Severalmaz
- Native name: Севералмаз
- Company type: Public joint-stock company
- Founded: 1992
- Headquarters: Arkhangelsk, Russia
- Key people: Andrey Pismenny (CEO)
- Products: diamonds;
- Parent: ALROSA (99,62 %)
- Website: www.severalmaz.ru

= Severalmaz =

Russian diamond mining company

JSC «Severalmaz» is a Russian diamond mining company. It is a subsidiary of JSC "Alrosa" and holds a license for Europe's largest Lomonosov diamond mine, in Arkhangelsk Oblast, with reserves of 220 million carats of rough diamonds. Production in 2009 amounted to 500,000 carats of rough diamonds.

== Shareholders ==
99.6% of shares belong to JSC "ALROSA", 0.38% — to minority shareholders.

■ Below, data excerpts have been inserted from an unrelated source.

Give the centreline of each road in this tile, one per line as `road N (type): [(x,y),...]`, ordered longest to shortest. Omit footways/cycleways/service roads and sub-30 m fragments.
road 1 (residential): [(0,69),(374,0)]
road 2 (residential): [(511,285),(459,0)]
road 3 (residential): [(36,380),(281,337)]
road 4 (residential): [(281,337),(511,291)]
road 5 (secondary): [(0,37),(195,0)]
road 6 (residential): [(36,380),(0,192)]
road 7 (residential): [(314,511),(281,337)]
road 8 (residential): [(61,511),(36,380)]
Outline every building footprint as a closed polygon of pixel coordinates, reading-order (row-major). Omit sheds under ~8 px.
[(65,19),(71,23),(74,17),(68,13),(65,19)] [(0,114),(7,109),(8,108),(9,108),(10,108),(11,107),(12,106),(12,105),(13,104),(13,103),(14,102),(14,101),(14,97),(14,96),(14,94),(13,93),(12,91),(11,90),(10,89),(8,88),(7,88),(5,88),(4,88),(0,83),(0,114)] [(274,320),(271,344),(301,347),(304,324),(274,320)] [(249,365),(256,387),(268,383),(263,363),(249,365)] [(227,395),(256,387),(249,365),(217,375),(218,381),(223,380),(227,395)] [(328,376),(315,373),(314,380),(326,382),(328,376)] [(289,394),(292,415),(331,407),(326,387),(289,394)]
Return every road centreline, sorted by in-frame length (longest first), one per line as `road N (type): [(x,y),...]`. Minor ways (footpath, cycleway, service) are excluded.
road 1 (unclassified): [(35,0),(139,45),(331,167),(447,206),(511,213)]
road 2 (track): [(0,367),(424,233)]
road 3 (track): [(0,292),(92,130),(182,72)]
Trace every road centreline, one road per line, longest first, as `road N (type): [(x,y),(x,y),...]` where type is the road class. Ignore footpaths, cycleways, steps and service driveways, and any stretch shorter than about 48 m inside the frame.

==2017 pink diamond find==
On September 21, 2017, TASS news agency reported Alrosa's most expensive gem to date, a 28.65 carat pink diamond. The largest pink diamond previously mined by Alrosa weighed 3.86 carats, one of a total of only three others that the company has mined of over two carats each during the past eight years. The gem is reported to be of jewelry quality, measuring 22.47 x 15.69 x 10.9 millimetres, with a saturated pink tone and practically no defects, according to Alrosa.

The pink diamond was mined by subsidiary Almazy Anabara, operator of the Severalmaz kimberlite pipes and placer deposits near rivers in the northwest part of Yakutia.